I have a log periodic in the loft (before that it was an 18-element Group A Yagi). That feeds into a Labgear 6-output amplifier, which feeds coax sockets in several rooms. In general, the feed to the lounge - which is the furthest - was ok, but that was using the PVR as a feed-through to the TV. When the PVR started playing up intermittently, I got a simple 2-way amp which now feeds separately the TV and PVR from the lounge coax socket.

I didn't expect it to work, but it did and has been that way for around

5 years. The faulty PVR was replaced, but I left the 2-way amp to feed it and the TV.

YMMV.

Reply to
Jeff Layman

The indoor aerial will probably not be an issue with signal strength, but quality. Some sets allow you to see these percentages. If its strength, then a booster may help, if its quality, then it won't and that is because its a multi reflection issue giving rise to the poor quality. In the old days on analogue this would be ghosting in the image and usually as people moved around in the house, it would alter.

No harm in trying it of course if you have a friendly local stockist, but I'd not want to get your hopes up. Even here line of sight to the big London transmitter you still at least need a loft aerial to get all channels reliably, unless you really do want to have to stand on a chair with you arm out to get a picture on some channels. grin. Brian

Reply to
Brian Gaff (Sofa

And if fitting in the loft use a good quality down cable such as Webro WF100. Plenty of Ebay sellers for Webro.

_DATASET RECORDS:_

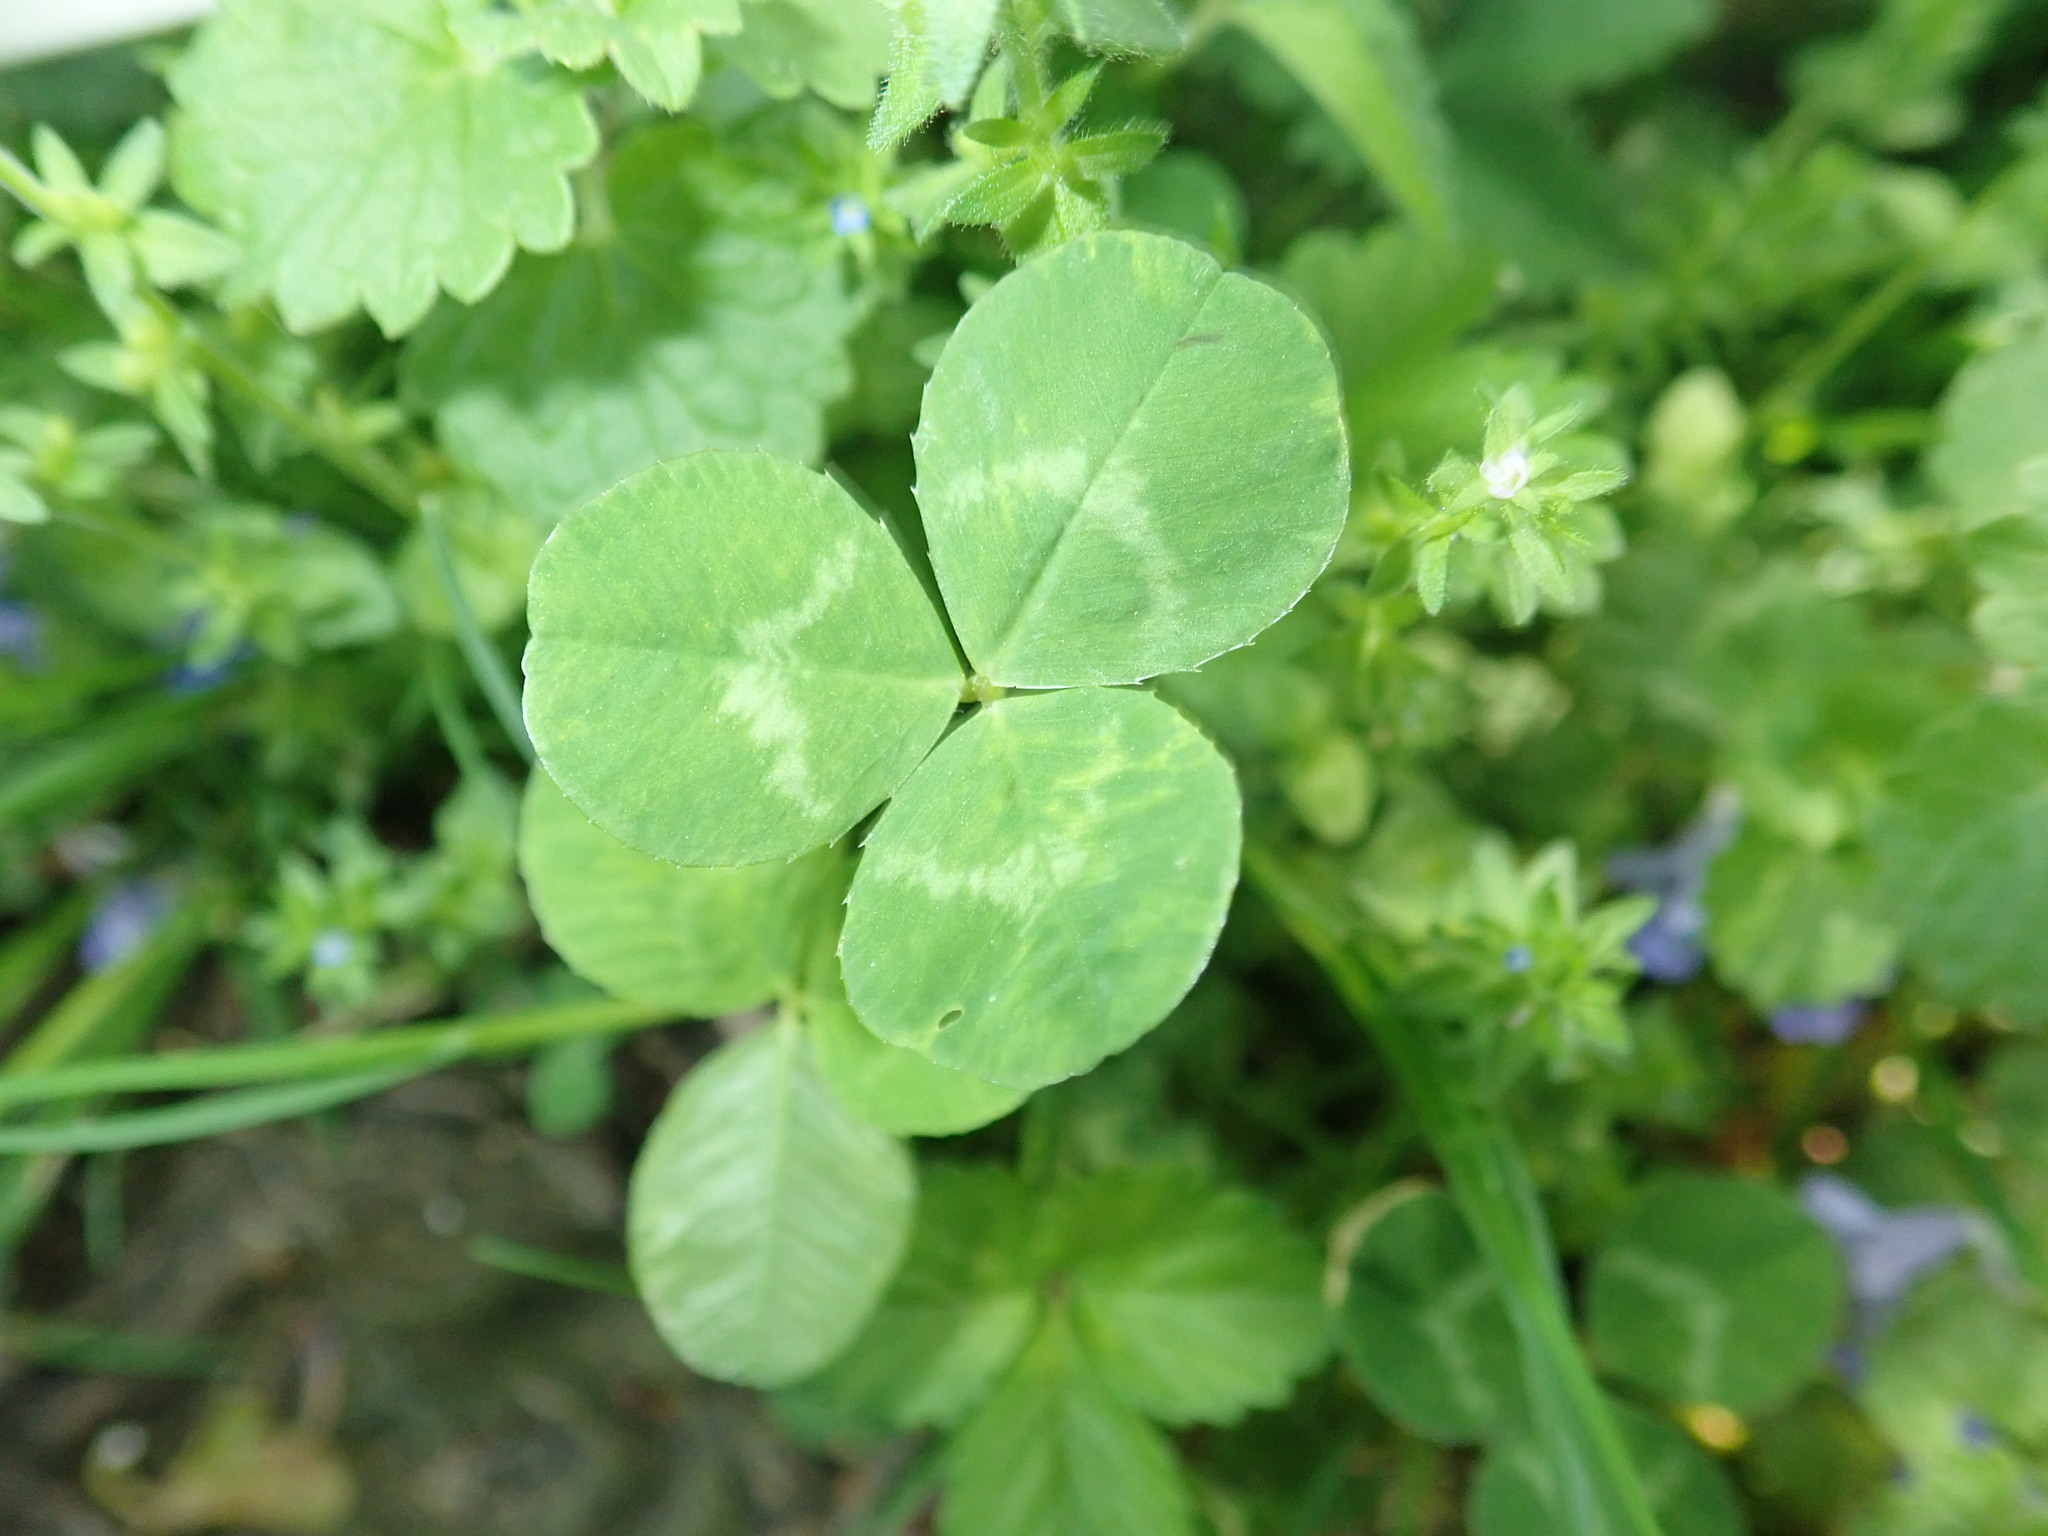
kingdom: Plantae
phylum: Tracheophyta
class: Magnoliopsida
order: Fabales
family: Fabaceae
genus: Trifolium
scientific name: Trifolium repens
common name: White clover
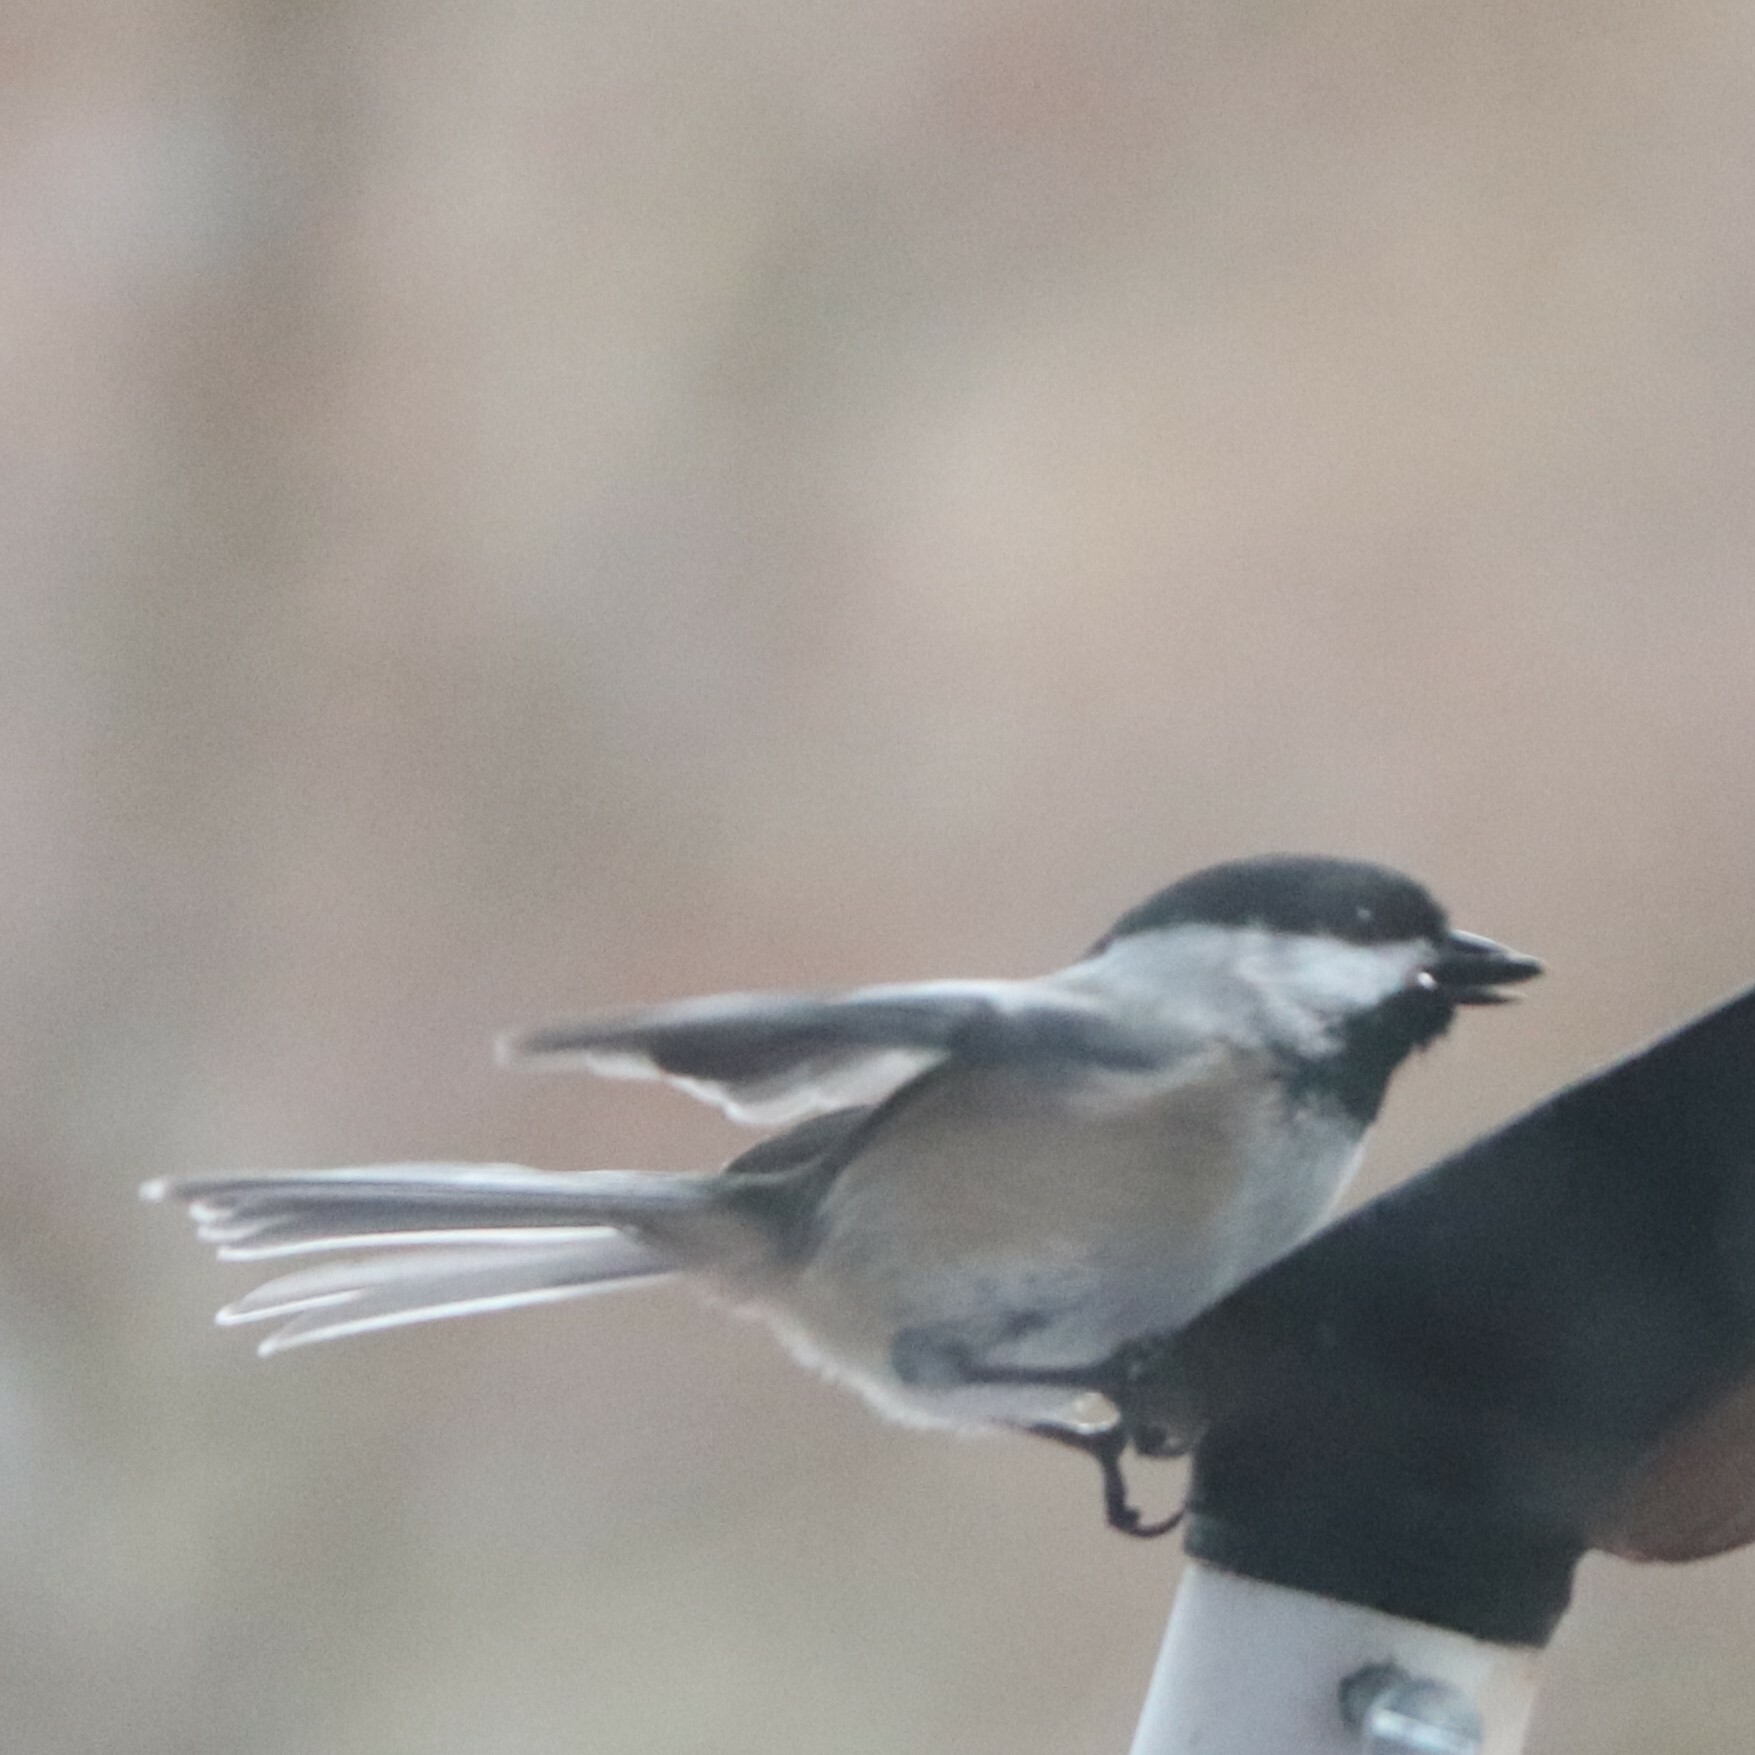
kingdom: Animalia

_WHAT TO PRODUCE:_
Decide whether each statement below agrees with the TV aerial discussion. For each one, answer yes or no and quote the words from the discussion that settle it.
1. The log periodic aerial in the loft replaced an 18-element Group A Yagi.
2. When the faulty PVR was replaced, the 2-way amp was taken out as well.
3. A booster may help when the problem is signal quality rather than strength.

_RESPONSE TO THE EXERCISE:_
1. Yes: "before that it was an 18-element Group A Yagi"
2. No: "The faulty PVR was replaced, but I left the 2-way amp to feed it and the TV."
3. No: "if its quality, then it won't"